Carter continued to go to Camp Brigadoon for three or four more years to stay connected with those who understood his experience and accepted him for who he was, Crohn’s and all.

Aside from friendship support, Carter notes that his parents and medical team were the “best support system” a kid could have asked for. His parents, who both worked full time, spent the better part of their time caring for Carter and ensuring that he had the best medical interventions, regardless of how they had to change their lives to do so.

“I’m beyond thankful and beyond words for just everything that they’ve done for me along the way,” he said. “And it’s not even that, but just how much it’s shown me, too, how strong and dedicated people can be. It really just shows you a lot that you can still go through so much but still be so resilient in such bad times.”
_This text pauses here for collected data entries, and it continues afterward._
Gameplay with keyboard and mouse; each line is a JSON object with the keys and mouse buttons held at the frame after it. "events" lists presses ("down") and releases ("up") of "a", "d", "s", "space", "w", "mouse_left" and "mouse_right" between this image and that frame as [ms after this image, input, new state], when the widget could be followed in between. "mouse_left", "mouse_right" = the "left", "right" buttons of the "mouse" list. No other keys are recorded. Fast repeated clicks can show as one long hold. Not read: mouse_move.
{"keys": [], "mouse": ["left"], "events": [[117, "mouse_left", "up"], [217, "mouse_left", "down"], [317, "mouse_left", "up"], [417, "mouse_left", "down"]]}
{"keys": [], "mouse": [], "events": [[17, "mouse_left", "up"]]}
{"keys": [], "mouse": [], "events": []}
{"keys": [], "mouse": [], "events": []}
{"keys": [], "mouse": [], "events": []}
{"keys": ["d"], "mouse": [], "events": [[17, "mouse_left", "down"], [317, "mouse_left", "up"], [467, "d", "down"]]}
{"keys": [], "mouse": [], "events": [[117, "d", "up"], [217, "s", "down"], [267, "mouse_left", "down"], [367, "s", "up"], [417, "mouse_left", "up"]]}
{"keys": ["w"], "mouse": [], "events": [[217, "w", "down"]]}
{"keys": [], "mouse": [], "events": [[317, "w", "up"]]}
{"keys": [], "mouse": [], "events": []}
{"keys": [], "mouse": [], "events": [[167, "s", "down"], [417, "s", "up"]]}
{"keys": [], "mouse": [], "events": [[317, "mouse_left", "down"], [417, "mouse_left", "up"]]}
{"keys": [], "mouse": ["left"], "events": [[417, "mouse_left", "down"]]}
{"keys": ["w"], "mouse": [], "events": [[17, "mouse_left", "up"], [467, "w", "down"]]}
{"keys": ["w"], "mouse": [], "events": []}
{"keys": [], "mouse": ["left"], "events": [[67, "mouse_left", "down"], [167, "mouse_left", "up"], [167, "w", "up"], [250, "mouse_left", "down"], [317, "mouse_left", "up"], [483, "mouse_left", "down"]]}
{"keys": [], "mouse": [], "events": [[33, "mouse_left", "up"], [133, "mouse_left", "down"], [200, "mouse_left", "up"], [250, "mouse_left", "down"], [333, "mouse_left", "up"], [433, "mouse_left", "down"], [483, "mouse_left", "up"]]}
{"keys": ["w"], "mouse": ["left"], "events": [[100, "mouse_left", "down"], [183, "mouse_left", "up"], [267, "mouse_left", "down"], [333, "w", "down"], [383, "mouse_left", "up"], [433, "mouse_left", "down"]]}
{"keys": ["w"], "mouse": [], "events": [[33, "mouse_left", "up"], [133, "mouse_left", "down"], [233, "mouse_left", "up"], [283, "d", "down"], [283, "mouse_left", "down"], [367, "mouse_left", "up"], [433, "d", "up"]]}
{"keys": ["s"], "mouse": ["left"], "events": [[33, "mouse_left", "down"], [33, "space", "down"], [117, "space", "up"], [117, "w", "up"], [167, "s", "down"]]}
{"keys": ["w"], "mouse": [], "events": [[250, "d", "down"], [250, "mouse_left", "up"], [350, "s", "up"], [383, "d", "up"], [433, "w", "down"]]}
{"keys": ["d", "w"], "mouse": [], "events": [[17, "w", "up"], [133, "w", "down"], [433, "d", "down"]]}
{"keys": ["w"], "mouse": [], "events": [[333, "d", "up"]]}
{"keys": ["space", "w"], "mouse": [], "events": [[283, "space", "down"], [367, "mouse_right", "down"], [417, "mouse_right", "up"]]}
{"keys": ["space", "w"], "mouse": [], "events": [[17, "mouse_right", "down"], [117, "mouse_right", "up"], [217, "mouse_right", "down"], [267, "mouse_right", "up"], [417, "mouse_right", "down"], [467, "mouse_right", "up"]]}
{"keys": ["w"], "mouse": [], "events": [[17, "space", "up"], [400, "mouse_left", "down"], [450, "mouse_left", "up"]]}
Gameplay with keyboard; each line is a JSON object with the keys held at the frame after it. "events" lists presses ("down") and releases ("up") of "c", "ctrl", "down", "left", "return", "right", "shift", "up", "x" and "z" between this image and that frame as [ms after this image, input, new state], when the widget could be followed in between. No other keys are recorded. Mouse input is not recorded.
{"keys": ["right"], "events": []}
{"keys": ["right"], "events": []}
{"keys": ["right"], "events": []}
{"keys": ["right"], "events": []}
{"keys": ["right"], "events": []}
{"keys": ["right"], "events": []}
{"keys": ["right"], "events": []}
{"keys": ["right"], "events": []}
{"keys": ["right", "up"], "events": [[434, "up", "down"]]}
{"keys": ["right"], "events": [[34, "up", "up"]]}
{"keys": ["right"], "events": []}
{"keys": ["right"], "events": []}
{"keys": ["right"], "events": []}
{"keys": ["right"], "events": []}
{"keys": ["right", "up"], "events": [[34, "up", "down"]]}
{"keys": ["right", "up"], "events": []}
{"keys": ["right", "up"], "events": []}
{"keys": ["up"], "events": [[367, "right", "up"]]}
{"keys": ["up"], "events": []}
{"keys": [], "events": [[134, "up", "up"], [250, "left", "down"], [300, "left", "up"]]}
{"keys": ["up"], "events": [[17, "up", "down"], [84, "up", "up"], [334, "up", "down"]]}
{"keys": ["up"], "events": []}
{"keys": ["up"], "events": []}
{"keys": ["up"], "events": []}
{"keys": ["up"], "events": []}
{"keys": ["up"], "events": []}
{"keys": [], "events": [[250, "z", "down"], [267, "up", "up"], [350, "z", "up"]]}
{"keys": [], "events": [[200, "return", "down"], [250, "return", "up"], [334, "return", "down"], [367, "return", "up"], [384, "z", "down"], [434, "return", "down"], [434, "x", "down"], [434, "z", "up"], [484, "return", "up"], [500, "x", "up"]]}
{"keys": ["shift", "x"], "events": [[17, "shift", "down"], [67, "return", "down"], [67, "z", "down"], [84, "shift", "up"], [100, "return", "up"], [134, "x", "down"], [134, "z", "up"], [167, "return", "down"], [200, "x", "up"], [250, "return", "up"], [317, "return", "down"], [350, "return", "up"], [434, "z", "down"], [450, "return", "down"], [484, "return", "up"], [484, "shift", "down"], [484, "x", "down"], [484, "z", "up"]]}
He credits who he grew up to be, with all his strength, work ethic, and generosity toward others, to his parents and their action-backed representations of what it means to truly care about another person above themselves.

His parents helped him get through the most challenging days of his life by taking him to and from the hospital that was four hours away from their home, changing his feeding tube, and being role models for how a person should care for others and interact with the world around them.

He recounts how harrowing the experience was, but his parents never wavered in their support, dedication, and positivity to help him become the healthiest he could be.

“It really did open my eyes about things that I still carry on today, and I feel like that has a big impact on my work ethic, just growing up with parents who strive for that and have always cared and always been there and always wanted what’s best, and it was always the same,” he said.

His support system also helped him maintain as much positivity as possible throughout his early years with Crohn’s disease and beyond, instilling in him values that helped him continue to want to do good for himself and others.

Turning a lifelong disease into his life’s goal

Today, Carter is enrolled in university with the goal of studying medical sciences. He is one of 15 participants awarded the Crohn’s and Colitis Canada’s AbbVie Scholarship, which is dedicated to helping students living with IBD reach their academic goals. It provides $5,000 to “inspiring students attending a Canadian post-secondary institution.”

The money is designed to offset the financial costs of university so that young adults have less to overcome and more time to make a meaningful difference in their communities and the lives of others.

Carter is ecstatic to have been chosen as one of the 15 recipients, and he plans on using his scholarship and everything he’s learned from his personal experience to “change certain aspects for the better” by creating fundamental change for others who will walk the same path with Crohn’s and other diseases because his “past is just so engraved with what” he’s currently doing.

He also wants to raise awareness of IBD by sharing his story and turning his experience into a career in medical research. For him, the scholarship means “a lot of hope” for his future and that he’s already accomplished a lot of what he’s set out to do.

“It makes me feel like I’ve already done everything,” he said, later continuing, “My biggest hope is to just shine a broader and bigger light on the many issues that people do deal with and that nobody should deal with it alone and how unique everyone’s stories are.”

“My goals are to strive for success and make an exceptional difference in the health field … to hopefully bring awareness to all of this and just hope for an exceptional difference in a positive way with my studies and beyond.”